Madame Bergerolles - The Chicago examiner volume 13 n° 48, juin 1913 / Les deux mères et les deux filles - Le Petit Parisien 1er mai 1933
L’histoire commence comme un conte de fées et les presses nationale et internationale telles que Le Petit Parisien, Le Matin, The Colonist, The Chicago examiner qui en fait une pleine page illustrée de photos et d’élégantes caricatures, s’en emparent sans délai.
Par un beau soir de mars 1913, Lucie Bergerolles, blanchisseuse, veuve, la soixantaine, se rend au cinématographe. Elle ne se doute pas des conséquences qu’aura cette sortie. Dès les premières minutes du film, elle reconnaît sa fille sur l’écran, Albertine*, partie depuis 16 ans et qu’elle croyait morte. Convaincue, elle se précipite chez le directeur de l’établissement à qui elle annonce l’exceptionnelle nouvelle. Ce dernier ne peut que lui répondre que l’actrice est Mistinguett** et vit à Paris. Qu’à cela ne tienne, madame Bergerolles « montera » à Paris pour revoir enfin sa fille. Au sujet de ces retrouvailles, deux versions journalistiques se contredisent. L’une raconte que de la gare de Lyon, la Moulinoise fait envoyer un pneumatique à Mistinguett lui indiquant que sa mère l’attend à la gare. L’autre parle de son arrivée presque tonitruante boulevard des Capucines chez Mistinguett.
Dans les deux cas, Mistinguett ne peut que s’étonner fortement de cette filiation, d’autant plus que sa mère vit avec elle. Et elle ne peut qu’éconduire avec ménagement madame Bergerolles qui n’apprécie pas du tout son attitude. Elle se serait exclamée « Tu auras de mes nouvelles, ingrate » bien que Mistinguett lui ait donné un louis pour ses frais.
Les journalistes emballés par cette affaire originale interrogent bien entendu les deux femmes. La comédienne accorde une interview au journal La Liberté. Elle rapporte des propos de sa prétendue mère : Pardié ! C’est pas qu’elle y ressemble tant que ça à mon Albertine, c’te Mistinguett, mais c’est elle tout de même ! Ces femmes qui sont enfarinées, on ne les reconnaît plus. D’abord, on m’a dit de ne pas causer de ça aux journalistes.
Monsieur Samuel, directeur des Variétés, plaide la cause de madame Bergerolles auprès de sa vedette en lui demandant de ne pas laisser sa mère crever de faim.
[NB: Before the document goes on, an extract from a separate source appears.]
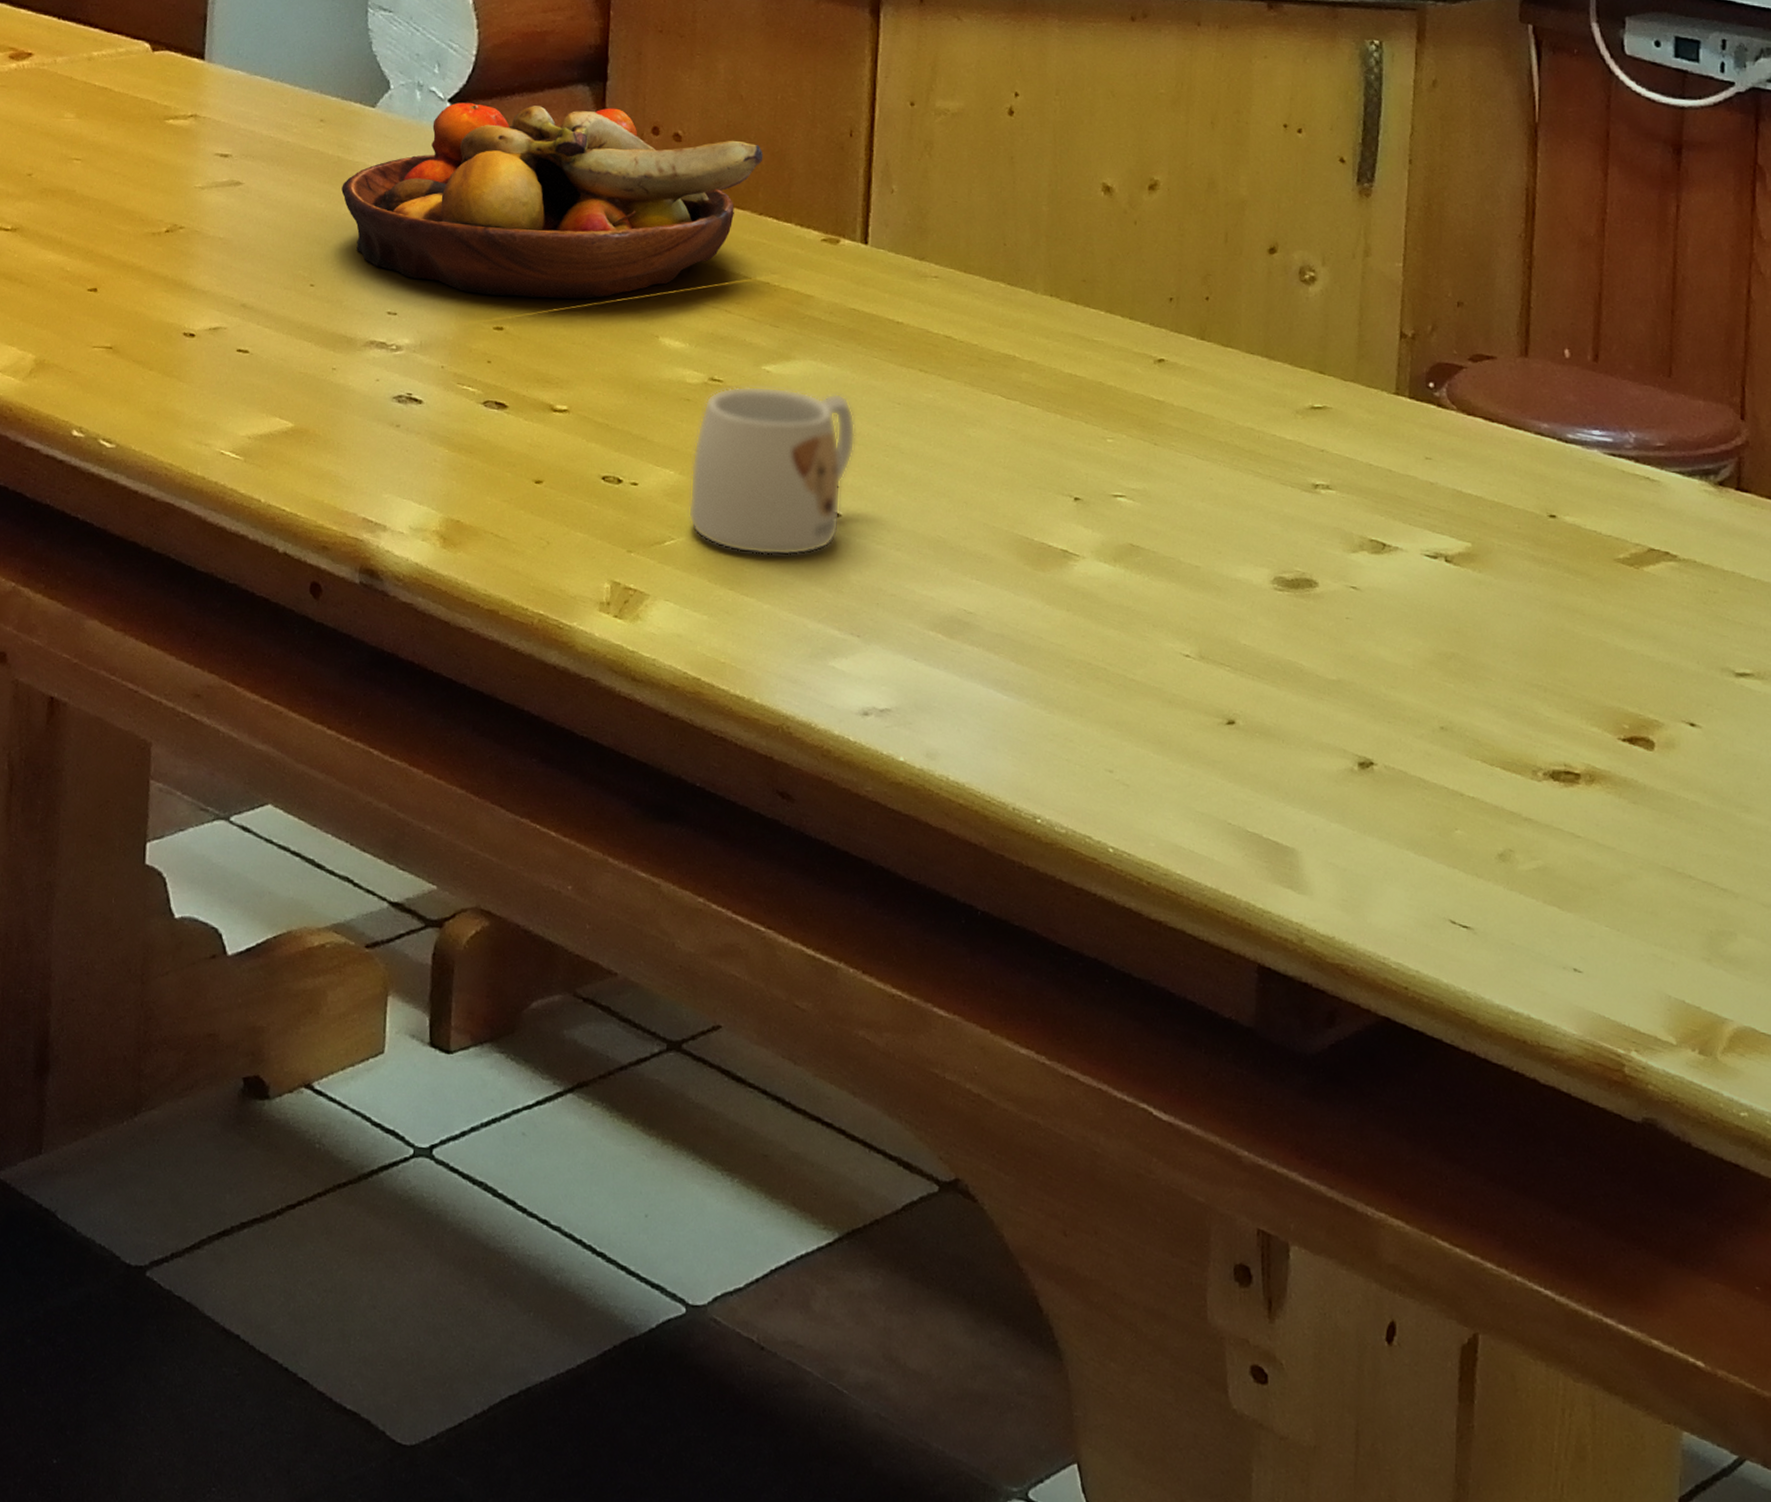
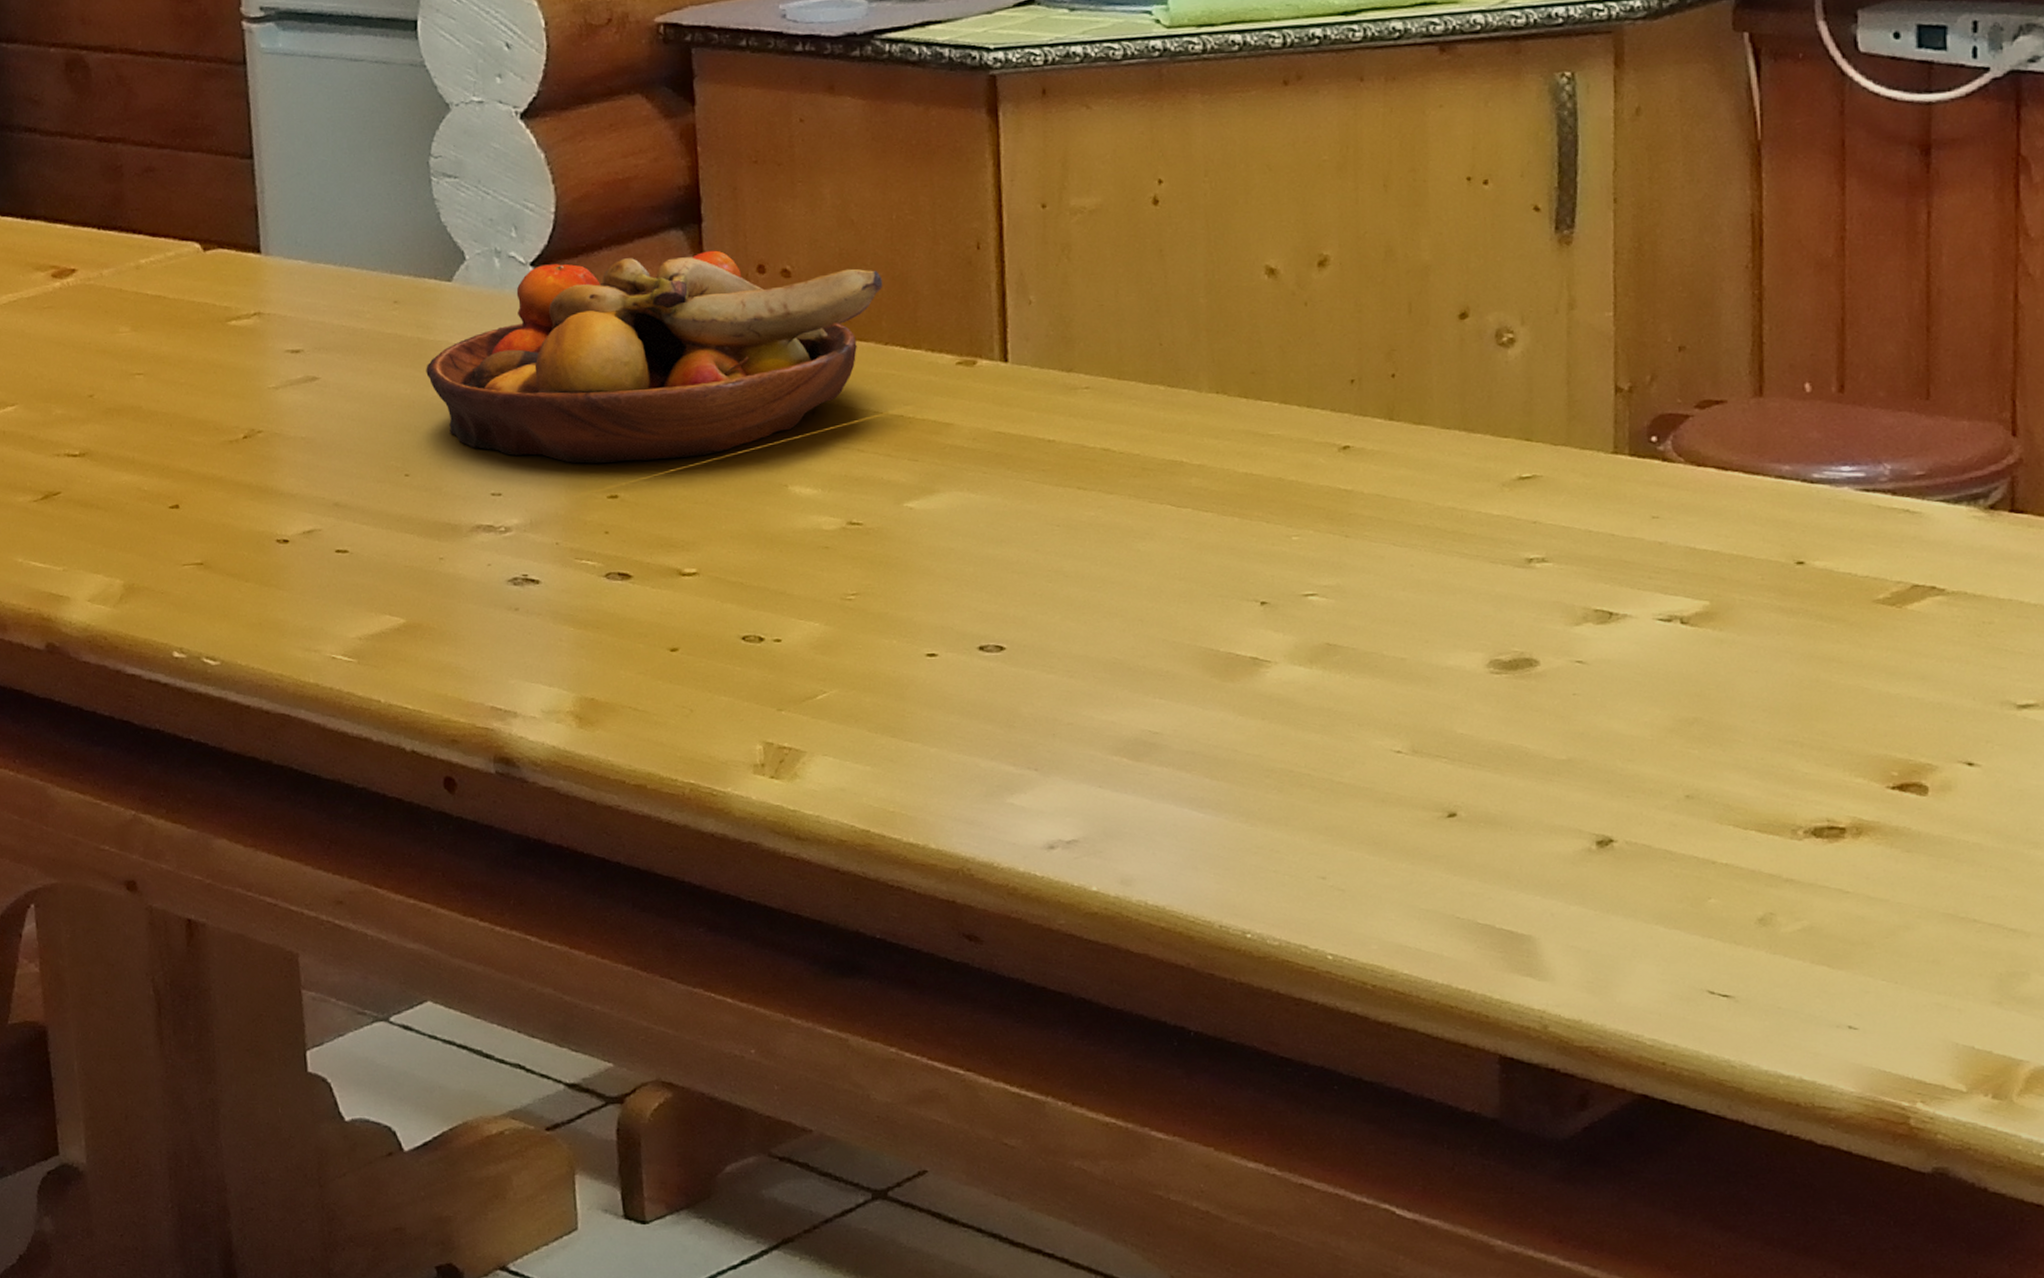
mug: present [688,385,856,556] -> none [837,522,1014,699]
Mistinguett ne peut que répéter que cette femme n’est pas sa mère, ce à quoi Samuel réplique qu’il faut l’aider quand même. Mistinguett propose alors un peu d’argent, mais ce n’est pas ce qui convient à Madame Bergerolles qui veut sa fille et une pension. Elle inonde alors sa supposée progéniture de lettres quasi quotidiennes.
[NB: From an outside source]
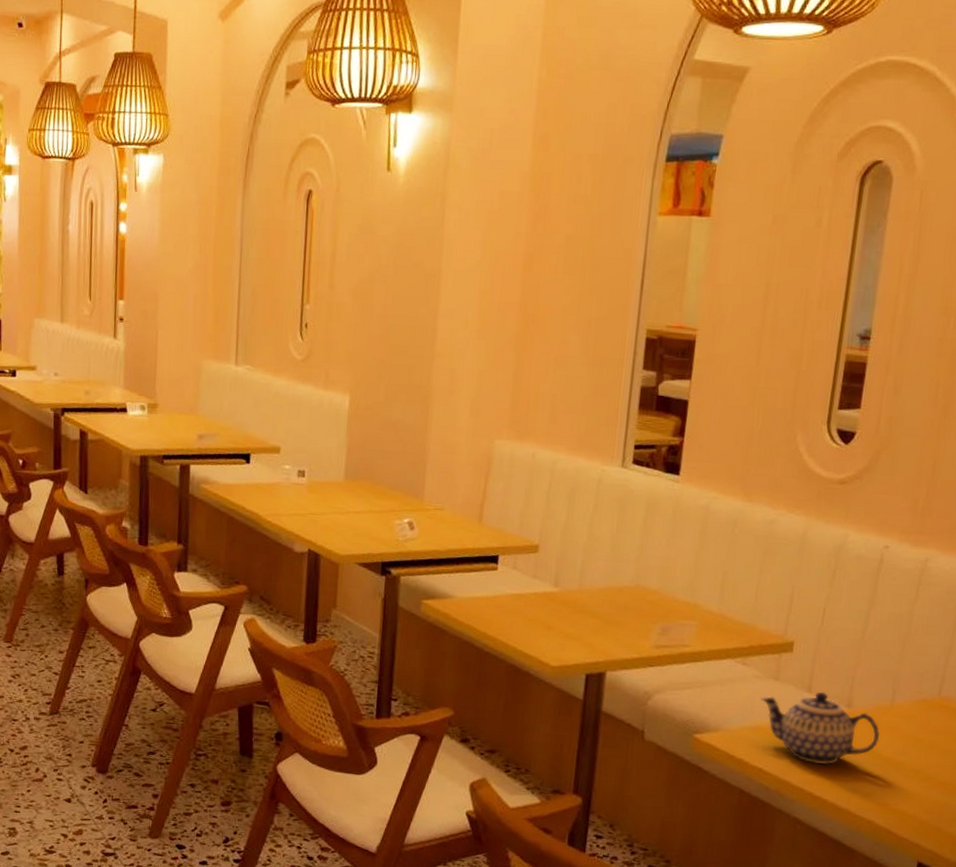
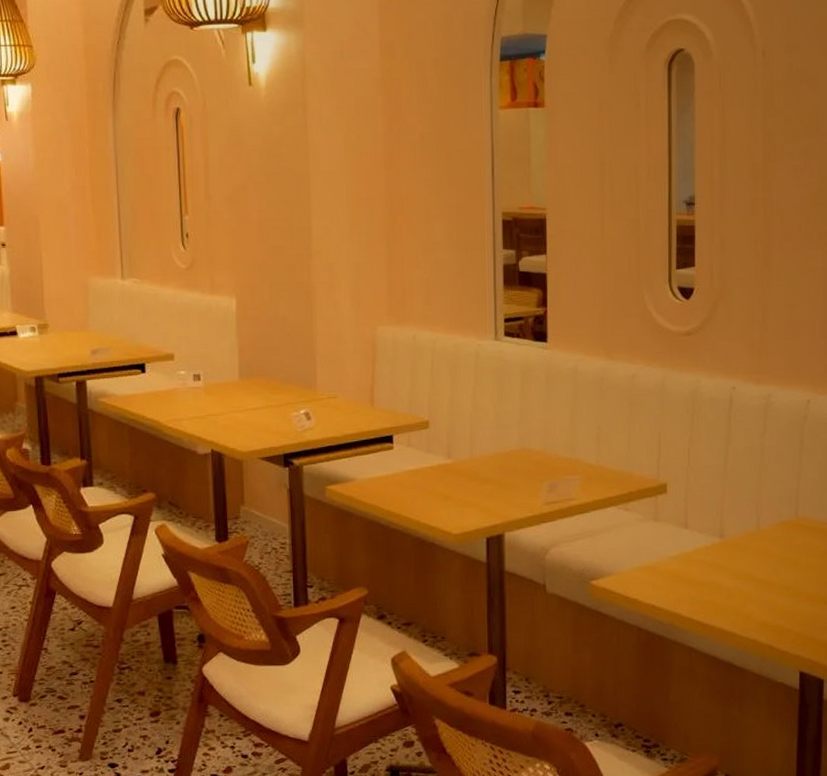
teapot: present [761,691,880,764] -> none [645,526,752,594]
La justice s’en mêle à son tour après que la police moulinoise a considéré que rien ne s’oppose à ce que Jeanne Bourgeois, alias Mistinguett, soit Albertine… avis des plus perturbants pour madame Bergerolles qui sollicite l’assistance judicaire. Une commission rogatoire est délivrée au parquet de Paris pour vérification, lequel bureau se déclare incompétent et transmet le dossier au bureau de la Seine qui le rejette.
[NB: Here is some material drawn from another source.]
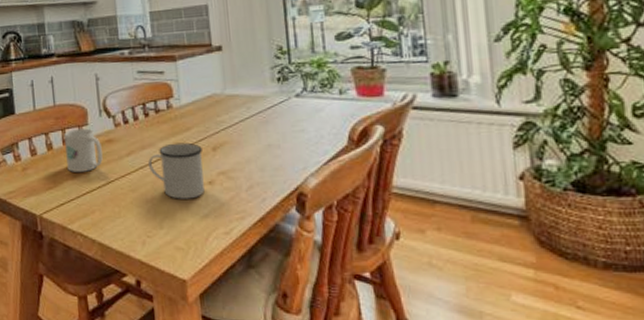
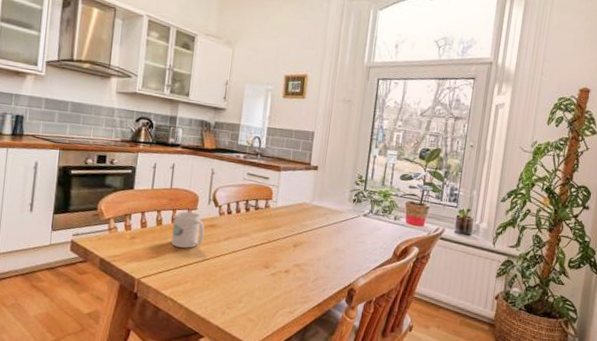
mug: present [148,142,205,199] -> none [240,236,286,282]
Lucie Bergerolles, qui est dans une situation financière difficile et cherche un emploi de femme de ménage, de préférence dans une cure, ne trouvera pas une fille de substitution, ni un appui financier chez l’actrice-chanteuse. Cette dernière ne pouvait pas être Albertine, qui fut institutrice au Donjon, puis à Neuilly-le-Réal avant de mener une vie qualifiée d’aventureuse. Une rumeur dit qu’elle se serait expatriée en Russie pour apprendre le français aux enfants d’une comtesse russe. Il est probable qu’il n’en était rien car, le 4 juin 1916, elle se suicidera rue Lafayette à Paris où elle vivait. Sur son acte de décès ses parents sont déclarés inconnus. Cela laisse supposer que sa pauvre mère ne saura rien de sa fin tragique. Lucie Bergerolles décède le 16 mars 1921 à Moulins. Elle avait 65 ans.
Louis Delallier
*Albertine Bergerolles est née à Moulins, rue de la Flèche, le 1er décembre 1875. Son père était Auguste Bergerolles, marchand épicier, puis inspecteur au marché couvert. Il est mort le 11 mai 1897 à l’âge de 51 ans.
**De son vrai nom, Jeanne Bourgeois, elle est née à Enghien-les-Bains en 1875 au 22 rue de Paris.